Data visualization pictures

+ + + + + + +

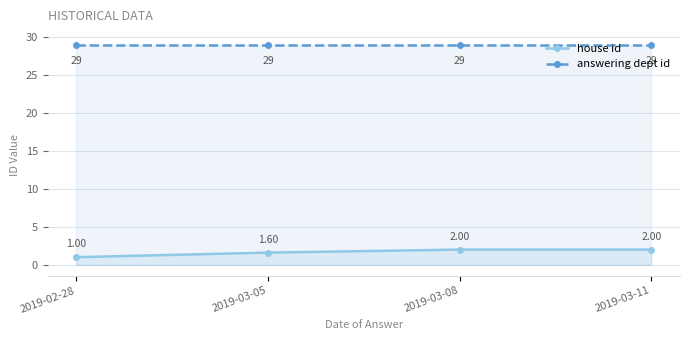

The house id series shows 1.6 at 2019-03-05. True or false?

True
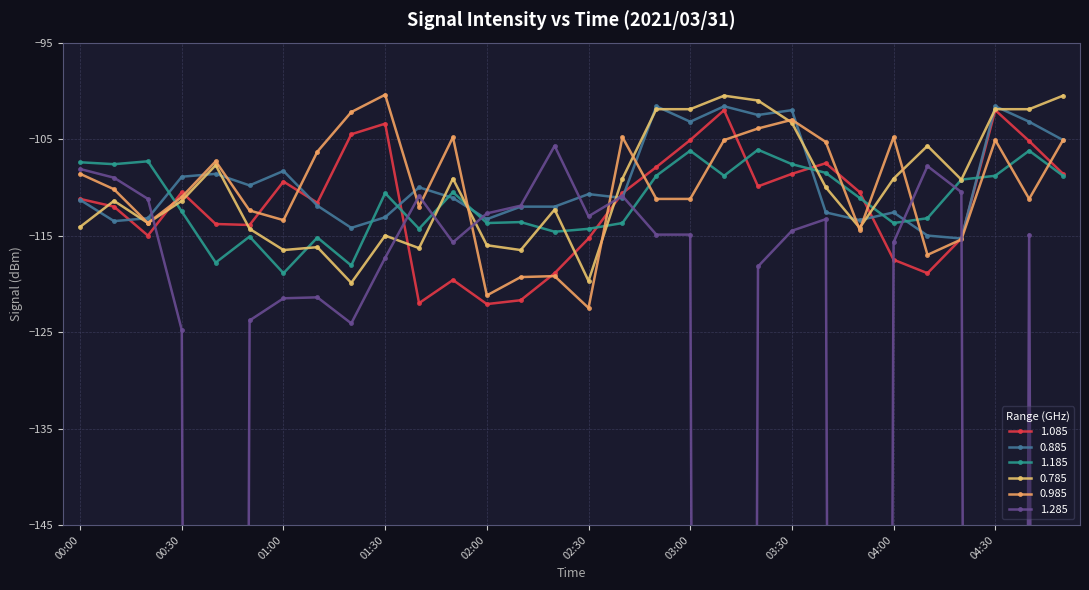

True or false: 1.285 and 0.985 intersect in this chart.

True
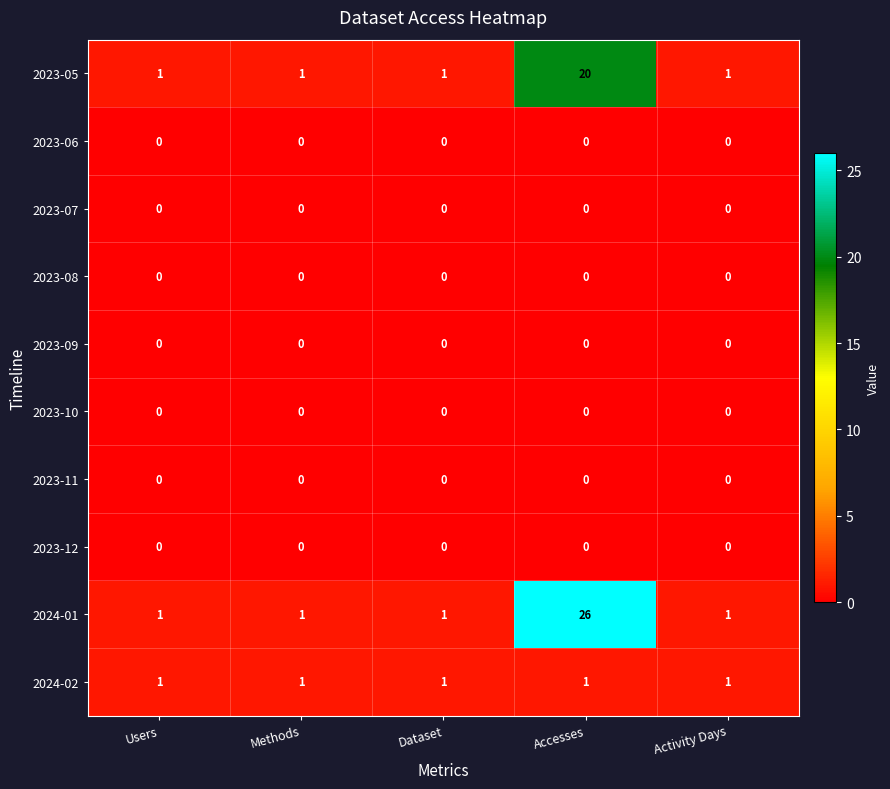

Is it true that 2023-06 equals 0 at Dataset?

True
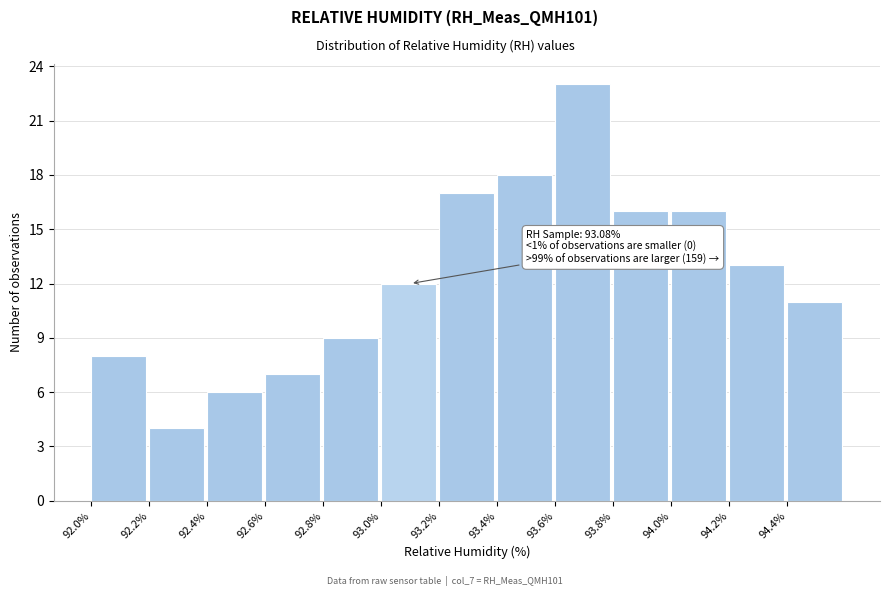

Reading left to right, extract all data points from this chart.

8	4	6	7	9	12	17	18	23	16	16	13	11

+ + + + + + +

* _Written task_:
Replace every "chart" in the material above with "graph" and change nothing else. Leave the pictures out of your answer.

* _Problem solution_:
The house id series shows 1.6 at 2019-03-05. True or false?

True

True or false: 1.285 and 0.985 intersect in this graph.

True

Is it true that 2023-06 equals 0 at Dataset?

True

Reading left to right, extract all data points from this graph.

8	4	6	7	9	12	17	18	23	16	16	13	11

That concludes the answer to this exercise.